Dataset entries
----------

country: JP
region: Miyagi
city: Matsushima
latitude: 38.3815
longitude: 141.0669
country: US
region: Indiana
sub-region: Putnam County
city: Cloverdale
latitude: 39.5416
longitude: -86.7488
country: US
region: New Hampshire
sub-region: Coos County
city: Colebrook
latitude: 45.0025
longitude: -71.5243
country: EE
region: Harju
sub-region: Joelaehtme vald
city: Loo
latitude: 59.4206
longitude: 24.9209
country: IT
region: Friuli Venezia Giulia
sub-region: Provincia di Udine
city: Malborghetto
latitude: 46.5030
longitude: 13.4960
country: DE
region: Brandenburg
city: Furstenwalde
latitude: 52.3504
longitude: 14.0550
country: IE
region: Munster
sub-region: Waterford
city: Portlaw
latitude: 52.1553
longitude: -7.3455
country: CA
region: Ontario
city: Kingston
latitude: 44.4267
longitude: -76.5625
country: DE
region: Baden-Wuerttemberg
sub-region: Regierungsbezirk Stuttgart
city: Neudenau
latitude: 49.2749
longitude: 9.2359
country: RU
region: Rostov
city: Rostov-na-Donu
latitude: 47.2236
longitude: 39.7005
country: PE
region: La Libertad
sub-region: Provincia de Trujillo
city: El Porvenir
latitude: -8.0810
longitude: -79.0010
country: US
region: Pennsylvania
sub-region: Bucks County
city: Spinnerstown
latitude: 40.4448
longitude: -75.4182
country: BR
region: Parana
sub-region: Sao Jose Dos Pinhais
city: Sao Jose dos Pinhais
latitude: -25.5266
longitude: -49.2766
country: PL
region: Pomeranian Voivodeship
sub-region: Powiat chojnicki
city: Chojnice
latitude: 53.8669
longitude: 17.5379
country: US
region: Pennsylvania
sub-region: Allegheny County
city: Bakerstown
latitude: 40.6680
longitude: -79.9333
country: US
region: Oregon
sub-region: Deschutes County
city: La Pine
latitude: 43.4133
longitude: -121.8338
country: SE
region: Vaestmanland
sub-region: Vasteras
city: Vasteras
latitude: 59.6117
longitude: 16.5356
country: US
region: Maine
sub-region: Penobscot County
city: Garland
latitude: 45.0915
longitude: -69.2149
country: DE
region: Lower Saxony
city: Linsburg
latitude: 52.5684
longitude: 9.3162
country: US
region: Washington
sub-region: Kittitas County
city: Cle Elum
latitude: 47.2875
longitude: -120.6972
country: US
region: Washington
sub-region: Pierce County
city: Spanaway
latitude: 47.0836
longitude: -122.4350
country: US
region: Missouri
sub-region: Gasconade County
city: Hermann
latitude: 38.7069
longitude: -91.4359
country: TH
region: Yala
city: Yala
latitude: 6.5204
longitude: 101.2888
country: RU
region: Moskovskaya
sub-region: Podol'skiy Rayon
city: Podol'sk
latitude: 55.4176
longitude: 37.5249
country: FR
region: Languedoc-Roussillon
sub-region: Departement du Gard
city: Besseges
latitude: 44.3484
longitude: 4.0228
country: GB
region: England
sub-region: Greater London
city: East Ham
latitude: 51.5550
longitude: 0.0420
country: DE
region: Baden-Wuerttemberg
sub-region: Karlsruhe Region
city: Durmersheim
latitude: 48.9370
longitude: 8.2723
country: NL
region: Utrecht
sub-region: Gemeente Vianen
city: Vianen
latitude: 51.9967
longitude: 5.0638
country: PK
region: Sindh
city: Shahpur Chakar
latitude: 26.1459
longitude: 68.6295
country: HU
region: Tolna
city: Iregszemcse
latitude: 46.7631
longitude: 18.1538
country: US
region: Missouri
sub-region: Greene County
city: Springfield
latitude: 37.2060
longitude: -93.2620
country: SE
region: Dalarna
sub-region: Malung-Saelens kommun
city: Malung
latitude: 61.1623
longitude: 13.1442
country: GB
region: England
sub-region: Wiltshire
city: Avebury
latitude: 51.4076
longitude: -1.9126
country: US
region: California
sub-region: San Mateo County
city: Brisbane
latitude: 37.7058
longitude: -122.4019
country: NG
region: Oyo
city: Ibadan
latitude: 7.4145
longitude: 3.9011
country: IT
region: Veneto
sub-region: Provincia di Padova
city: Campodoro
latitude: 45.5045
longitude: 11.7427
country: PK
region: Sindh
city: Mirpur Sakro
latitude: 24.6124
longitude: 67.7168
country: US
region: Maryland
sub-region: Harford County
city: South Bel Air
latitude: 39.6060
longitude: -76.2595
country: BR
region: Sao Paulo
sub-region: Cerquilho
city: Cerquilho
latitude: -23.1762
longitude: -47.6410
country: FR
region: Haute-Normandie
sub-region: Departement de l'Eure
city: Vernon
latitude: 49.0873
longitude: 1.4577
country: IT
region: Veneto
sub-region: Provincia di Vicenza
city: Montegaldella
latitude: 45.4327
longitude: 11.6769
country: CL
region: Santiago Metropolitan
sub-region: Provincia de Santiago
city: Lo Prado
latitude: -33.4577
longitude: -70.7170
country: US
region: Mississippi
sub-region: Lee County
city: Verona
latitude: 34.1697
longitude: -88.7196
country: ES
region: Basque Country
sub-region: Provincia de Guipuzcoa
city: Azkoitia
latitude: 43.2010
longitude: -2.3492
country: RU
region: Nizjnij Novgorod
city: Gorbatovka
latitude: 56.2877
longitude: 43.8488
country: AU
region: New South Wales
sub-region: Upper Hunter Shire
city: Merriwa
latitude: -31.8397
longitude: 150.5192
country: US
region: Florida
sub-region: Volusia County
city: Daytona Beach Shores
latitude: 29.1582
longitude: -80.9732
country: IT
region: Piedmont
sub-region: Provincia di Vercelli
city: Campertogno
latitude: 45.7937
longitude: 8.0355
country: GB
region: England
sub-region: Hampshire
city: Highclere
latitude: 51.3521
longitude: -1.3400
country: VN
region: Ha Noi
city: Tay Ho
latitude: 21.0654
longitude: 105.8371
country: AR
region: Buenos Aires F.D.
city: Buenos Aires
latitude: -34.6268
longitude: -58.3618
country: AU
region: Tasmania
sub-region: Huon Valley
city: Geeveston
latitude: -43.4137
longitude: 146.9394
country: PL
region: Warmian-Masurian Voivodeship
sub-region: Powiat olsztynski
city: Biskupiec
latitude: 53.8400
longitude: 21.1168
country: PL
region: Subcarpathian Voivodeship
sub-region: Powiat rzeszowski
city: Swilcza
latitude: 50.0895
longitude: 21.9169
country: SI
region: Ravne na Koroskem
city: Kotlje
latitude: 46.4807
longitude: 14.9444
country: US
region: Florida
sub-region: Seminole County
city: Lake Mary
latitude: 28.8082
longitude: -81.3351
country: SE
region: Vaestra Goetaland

----------

#### TASK TO COMPLETE
Reproduce verbatim everything in the material from the line containing "region: New Hampshire" down to the line containing "longitude: 9.2359", with both of those lines included.

#### OUTPUT FOR THIS TASK
region: New Hampshire
sub-region: Coos County
city: Colebrook
latitude: 45.0025
longitude: -71.5243
country: EE
region: Harju
sub-region: Joelaehtme vald
city: Loo
latitude: 59.4206
longitude: 24.9209
country: IT
region: Friuli Venezia Giulia
sub-region: Provincia di Udine
city: Malborghetto
latitude: 46.5030
longitude: 13.4960
country: DE
region: Brandenburg
city: Furstenwalde
latitude: 52.3504
longitude: 14.0550
country: IE
region: Munster
sub-region: Waterford
city: Portlaw
latitude: 52.1553
longitude: -7.3455
country: CA
region: Ontario
city: Kingston
latitude: 44.4267
longitude: -76.5625
country: DE
region: Baden-Wuerttemberg
sub-region: Regierungsbezirk Stuttgart
city: Neudenau
latitude: 49.2749
longitude: 9.2359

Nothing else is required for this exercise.